Le Grand Paris est un dossier vital pour la SNCF. Maintenant qu'elle est à la fois française et européenne, elle a pu constater que l'attractivité des grandes capitales – le Grand Londres, le Grand Berlin, Madrid, Barcelone – repose largement sur les réseaux des systèmes de transport qui les desservent et sur la combinatoire entre ces derniers.

Pour nous, l'addition RATP + SNCF doit faire 3, l'une contre l'autre risquant de donner un résultat négatif. Nous recherchons les moyens, d'une part, de rendre les deux entreprises publiques les plus complémentaires possible et, d'autre part, de traiter le problème clé que constitue la desserte de la grande couronne, qui est aujourd'hui fortement désavantagée par rapport au reste de l'Île-de-France. Les personnes qui y habitent paient aujourd'hui très cher un service qui ne leur assure ni ponctualité, ni fréquence, et vivent des désagréments quotidiens difficilement supportables. Il faut donc améliorer la qualité et les services rendus par les réseaux d'Île-de-France.

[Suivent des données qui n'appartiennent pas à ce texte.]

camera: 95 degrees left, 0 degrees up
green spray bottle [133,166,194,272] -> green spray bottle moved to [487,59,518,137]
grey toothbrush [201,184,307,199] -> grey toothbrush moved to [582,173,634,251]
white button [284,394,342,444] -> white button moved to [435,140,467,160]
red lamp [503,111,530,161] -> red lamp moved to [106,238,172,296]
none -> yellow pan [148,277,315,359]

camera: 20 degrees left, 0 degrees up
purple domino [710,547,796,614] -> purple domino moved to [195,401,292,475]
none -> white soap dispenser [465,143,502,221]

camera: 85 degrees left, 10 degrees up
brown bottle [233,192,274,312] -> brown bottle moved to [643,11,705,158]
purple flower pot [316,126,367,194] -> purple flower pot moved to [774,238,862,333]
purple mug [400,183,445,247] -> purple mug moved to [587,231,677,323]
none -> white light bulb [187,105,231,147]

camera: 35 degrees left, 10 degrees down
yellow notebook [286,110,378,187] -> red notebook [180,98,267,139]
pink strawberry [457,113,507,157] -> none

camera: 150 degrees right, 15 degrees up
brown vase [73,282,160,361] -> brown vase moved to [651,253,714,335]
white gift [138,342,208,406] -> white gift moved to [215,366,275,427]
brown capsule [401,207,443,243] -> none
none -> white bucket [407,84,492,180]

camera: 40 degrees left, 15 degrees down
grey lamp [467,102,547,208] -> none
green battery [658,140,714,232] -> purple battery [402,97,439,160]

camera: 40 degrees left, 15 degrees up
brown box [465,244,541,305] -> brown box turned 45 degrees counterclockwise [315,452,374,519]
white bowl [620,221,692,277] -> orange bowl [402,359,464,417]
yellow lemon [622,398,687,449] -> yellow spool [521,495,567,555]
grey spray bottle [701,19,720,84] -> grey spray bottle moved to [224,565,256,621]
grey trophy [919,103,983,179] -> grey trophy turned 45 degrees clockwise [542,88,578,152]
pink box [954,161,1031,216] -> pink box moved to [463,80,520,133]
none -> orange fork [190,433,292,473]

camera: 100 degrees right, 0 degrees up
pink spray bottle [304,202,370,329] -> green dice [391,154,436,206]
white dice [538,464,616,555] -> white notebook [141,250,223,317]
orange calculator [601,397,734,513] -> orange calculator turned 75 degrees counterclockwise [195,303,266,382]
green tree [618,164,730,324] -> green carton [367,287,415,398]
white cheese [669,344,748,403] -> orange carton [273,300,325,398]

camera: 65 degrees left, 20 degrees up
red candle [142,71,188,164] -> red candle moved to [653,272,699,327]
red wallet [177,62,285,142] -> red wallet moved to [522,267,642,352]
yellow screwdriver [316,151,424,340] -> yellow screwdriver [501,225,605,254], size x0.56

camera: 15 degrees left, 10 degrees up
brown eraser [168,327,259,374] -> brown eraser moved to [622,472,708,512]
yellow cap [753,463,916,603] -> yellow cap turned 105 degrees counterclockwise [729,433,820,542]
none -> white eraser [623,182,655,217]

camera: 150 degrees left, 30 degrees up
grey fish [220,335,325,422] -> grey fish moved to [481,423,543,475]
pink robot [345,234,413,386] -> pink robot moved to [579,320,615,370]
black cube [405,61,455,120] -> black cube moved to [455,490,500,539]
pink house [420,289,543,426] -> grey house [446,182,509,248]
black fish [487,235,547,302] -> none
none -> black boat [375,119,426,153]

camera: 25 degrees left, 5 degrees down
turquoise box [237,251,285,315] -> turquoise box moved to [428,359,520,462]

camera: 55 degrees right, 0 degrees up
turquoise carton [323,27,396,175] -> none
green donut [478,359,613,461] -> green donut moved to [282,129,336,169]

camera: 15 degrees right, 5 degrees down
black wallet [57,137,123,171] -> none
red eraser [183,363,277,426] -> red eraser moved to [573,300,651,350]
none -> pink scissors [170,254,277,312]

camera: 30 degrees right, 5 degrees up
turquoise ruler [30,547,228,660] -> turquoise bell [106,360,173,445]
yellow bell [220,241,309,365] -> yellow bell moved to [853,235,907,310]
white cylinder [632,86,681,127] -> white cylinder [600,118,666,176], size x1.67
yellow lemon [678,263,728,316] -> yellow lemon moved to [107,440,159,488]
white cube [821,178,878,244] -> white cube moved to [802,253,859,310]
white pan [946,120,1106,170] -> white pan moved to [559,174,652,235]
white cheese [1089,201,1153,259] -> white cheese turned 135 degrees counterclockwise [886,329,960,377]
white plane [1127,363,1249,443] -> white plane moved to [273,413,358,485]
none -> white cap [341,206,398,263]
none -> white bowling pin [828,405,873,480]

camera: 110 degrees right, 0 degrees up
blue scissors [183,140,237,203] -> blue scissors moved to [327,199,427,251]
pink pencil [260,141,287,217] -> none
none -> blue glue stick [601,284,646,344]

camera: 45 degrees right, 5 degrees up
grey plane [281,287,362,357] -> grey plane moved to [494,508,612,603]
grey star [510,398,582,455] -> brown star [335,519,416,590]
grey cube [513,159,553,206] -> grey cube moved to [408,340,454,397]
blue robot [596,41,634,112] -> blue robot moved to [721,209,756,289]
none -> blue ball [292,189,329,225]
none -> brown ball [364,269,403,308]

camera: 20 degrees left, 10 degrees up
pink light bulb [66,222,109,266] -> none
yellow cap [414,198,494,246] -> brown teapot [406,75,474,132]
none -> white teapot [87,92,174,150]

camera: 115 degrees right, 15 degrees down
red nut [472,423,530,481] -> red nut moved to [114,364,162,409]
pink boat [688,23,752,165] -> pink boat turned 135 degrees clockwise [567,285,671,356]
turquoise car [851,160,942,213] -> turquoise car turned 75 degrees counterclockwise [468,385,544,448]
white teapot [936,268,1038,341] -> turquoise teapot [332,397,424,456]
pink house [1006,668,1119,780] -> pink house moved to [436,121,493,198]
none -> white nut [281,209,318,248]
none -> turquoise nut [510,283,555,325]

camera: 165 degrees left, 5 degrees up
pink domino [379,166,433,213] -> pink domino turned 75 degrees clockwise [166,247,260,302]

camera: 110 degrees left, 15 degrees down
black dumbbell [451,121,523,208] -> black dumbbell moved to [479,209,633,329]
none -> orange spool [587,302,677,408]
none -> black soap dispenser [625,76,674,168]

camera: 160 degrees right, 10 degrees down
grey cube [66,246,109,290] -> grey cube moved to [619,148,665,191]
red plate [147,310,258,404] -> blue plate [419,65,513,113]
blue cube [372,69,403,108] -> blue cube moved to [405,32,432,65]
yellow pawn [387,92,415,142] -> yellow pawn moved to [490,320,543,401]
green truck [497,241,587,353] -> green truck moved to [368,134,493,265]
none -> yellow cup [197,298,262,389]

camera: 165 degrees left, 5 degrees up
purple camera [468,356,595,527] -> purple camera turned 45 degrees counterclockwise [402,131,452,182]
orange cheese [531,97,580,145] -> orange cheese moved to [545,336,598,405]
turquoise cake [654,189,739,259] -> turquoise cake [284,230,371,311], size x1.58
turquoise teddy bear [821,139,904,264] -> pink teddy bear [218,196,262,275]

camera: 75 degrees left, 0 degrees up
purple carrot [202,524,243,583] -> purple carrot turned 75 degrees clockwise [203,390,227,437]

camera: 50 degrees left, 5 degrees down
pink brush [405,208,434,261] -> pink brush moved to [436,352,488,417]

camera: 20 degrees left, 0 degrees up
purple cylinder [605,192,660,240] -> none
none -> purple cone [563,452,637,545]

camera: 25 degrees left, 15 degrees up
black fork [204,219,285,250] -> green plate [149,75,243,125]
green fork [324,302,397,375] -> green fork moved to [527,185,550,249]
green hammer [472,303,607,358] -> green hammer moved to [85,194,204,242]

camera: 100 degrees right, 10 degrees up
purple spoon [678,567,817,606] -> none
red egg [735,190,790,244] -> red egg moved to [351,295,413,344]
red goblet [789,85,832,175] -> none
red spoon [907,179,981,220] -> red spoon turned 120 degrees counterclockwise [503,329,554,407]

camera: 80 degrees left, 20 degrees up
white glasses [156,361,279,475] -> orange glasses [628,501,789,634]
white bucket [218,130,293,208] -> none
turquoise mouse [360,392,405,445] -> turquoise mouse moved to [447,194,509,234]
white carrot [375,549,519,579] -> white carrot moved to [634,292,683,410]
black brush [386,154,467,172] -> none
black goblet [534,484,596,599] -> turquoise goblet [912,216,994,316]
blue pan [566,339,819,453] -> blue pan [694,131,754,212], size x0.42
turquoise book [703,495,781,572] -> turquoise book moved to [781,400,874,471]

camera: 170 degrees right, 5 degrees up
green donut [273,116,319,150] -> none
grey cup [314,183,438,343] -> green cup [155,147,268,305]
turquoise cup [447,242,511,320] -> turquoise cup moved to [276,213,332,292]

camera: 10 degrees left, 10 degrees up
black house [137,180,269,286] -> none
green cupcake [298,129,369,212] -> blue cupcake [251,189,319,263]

Le projet de « grand huit » ou « double boucle », qui est le projet phare du Grand Paris, ne doit pas faire oublier le maillage et la rénovation de tout ce qui existe. Ma priorité, depuis un an et demi, est la rénovation des RER existants. Chaque jour, 500 000 voyageurs empruntent la ligne C, 550 000 la ligne D et 1,1 million la ligne A. Si nous ne trouvons pas rapidement des réponses pour améliorer ces plus de 2 millions de voyages quotidiens, personne ne croira en nos capacités de réaliser le Grand Paris. Je mets l'essentiel des moyens de la SNCF, les meilleurs cadres, les gens qui en veulent le plus sur la rénovation du RER car, après avoir été un fleuron de notre pays, il est devenu un handicap. Il est urgent de traiter cette question.